In one Pennsylvania county, more than three times as many people on the registry were charged in 2016 with failing to follow registry requirements than were charged with a new sexual offense

In January 2015, Franklin Barrick packed his bags and moved out of his home near Chambersburg, Pennsylvania, leaving his wife behind. For most, the end of a marriage would bring divorce proceedings in civil court, but for Barrick it yielded felony criminal charges.

Why?

Because Barrick is on the sex offender registry. In 2007, he was arrested for having sexual conversations via internet chat programs and sending sexual images to a person who he thought was a 13-year-old girl but turned out to be agents with the Pennsylvania attorney general’s office. As a registrant, Barrick must alert police when he changes his residence, purchases a new vehicle, attends school, or even opens a Facebook account.

So when Barrick failed to alert authorities after he left his wife, he was charged by Pennsylvania State Police with felony failure to comply with sex offender registry requirements. In April 2015, he was taken into police custody and held for nearly 200 days in Franklin County Jail on $60,000 cash bail set by the judge.

Later, Barrick pleaded guilty to two counts of felony conduct relating to sexual offenders—failure to notify—and was sentenced to 11 to 23 months’ confinement plus 21 years’ probation. He was also ordered by pay more than $2,000 in fines and fees.

Hundreds of people every year in Pennsylvania are arrested and face incarceration for failing to comply with sex offender registry requirements. People on the registry are required to provide their address, work information, information about vehicles they drive, social media accounts, and other personal information, as well as regularly have their photograph taken by police. When any of that information changes, police must be notified within three days. The Appeal identified nearly 900 criminal cases where a defendant was charged with failure to comply with sex offender registry requirements in Pennsylvania in 2016 alone.

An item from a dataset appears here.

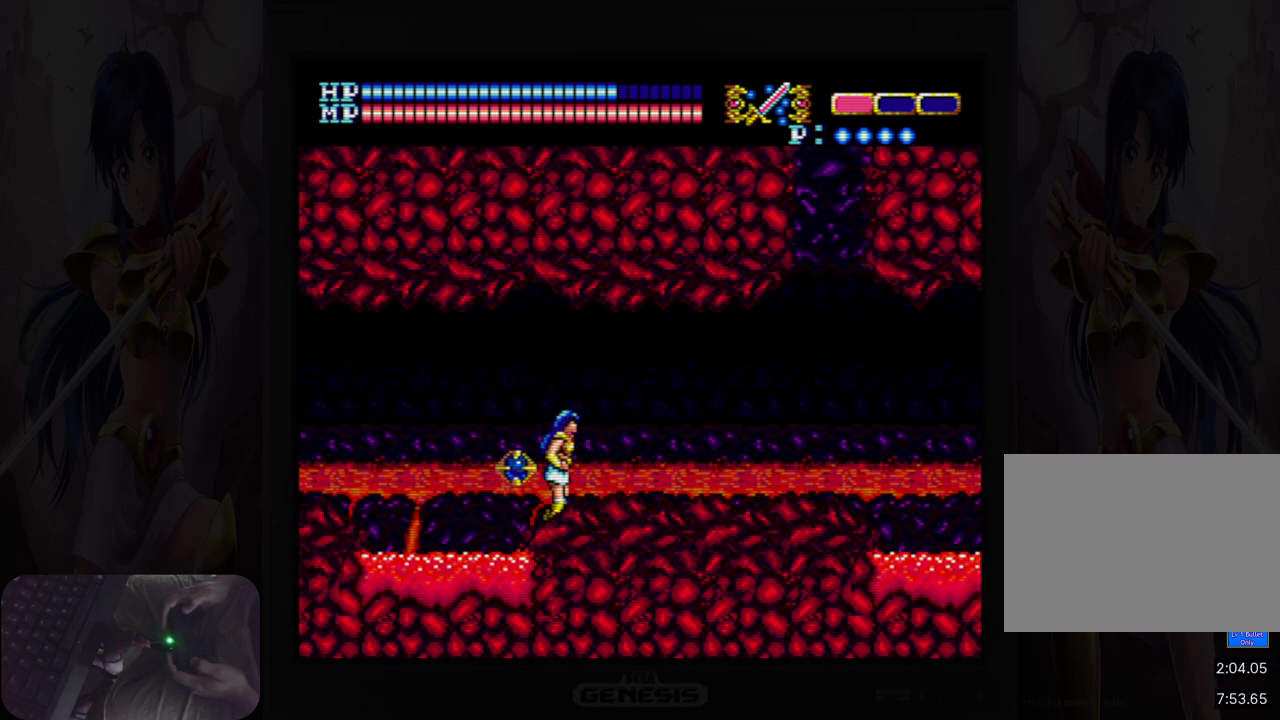
{"buttons": ["A", "DPAD_LEFT"], "events": [[217, "DPAD_RIGHT", "up"], [283, "DPAD_LEFT", "down"], [367, "A", "down"]]}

But sex offender registry laws do not increase public safety, says Chrysanthi Leon, associate professor of sociology and criminal justice at the University of Delaware. “We’re really creating a false sense of security for ourselves when we convince ourselves that by detecting and naming and then further surveilling this small group of people will solve any problems,” Leon told The Appeal. Leon said most charged sexual offenses are committed by first-time sexual offenders and not by people who are on the registry.